The Inception section also draws a connection between the film and Jorge Luis Borges’ The Circular Ruins. The 1940 short story describes a character who constructs a person in his dream. He faces the same massive tasks seen by Inception’s architects like building minute details for the person’s physical makeup. In the end, the character realizes he is actually a part of someone else’s dream. Quiroga is quite familiar with his fellow Argentine’s work, calling him a master of dreams.
“When I investigated a bit about the roots of how Christopher Nolan came up with the idea of Inception and writing the script, I found out that Nolan is a very big fan of Borges,” Quiroga said. “[Nolan] is a guy that I would really love to have a beer with and talk about science fiction. Memento is the best characterization of a patient we know in neuroscience called HM. And it’s amazing. I can actually show that movie in a neuroscience course to my students to start a conversation.”

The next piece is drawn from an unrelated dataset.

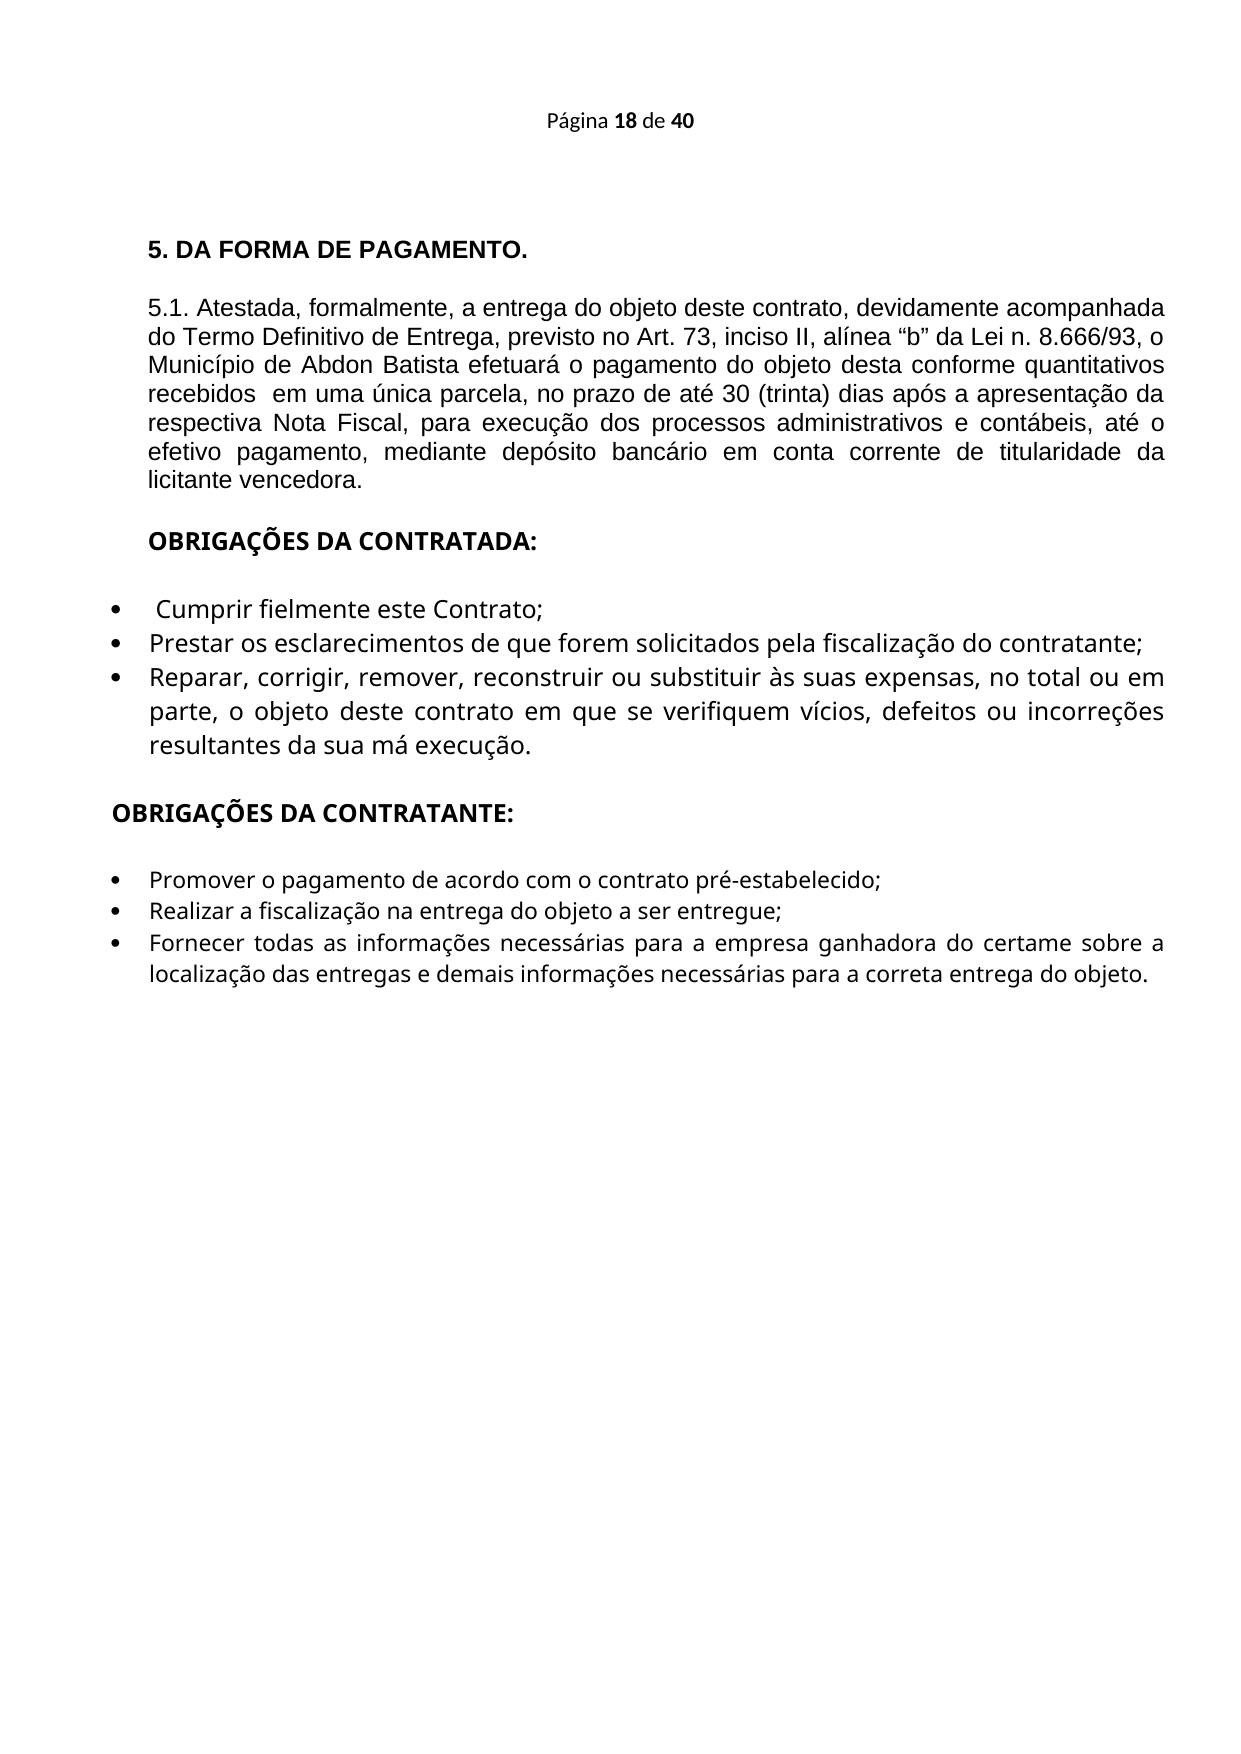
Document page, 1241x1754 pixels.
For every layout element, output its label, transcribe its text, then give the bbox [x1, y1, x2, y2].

Like everyone else, Quiroga is ready to see how Nolan’s upcoming film Tenet will unfold. It could possibly explore, or even introduce, new thoughts about the flow of time to inspire future studies. In the meantime, Quiroga hopes the book will fascinate those who love movies and the connection between fiction and reality. “I think the topics are really fascinating,” he said. “It’s perhaps some of the most fascinating stories I could tell to anybody…it’s about the fascination that I see in neuroscientists and how what I am doing in the lab relates to my favorite science fiction movies and philosophy, of course.”
Neuroscience Fiction will surely make readers think twice about their minds, technology, and how philosophy, science, and entertainment are all vital parts of understanding humanity.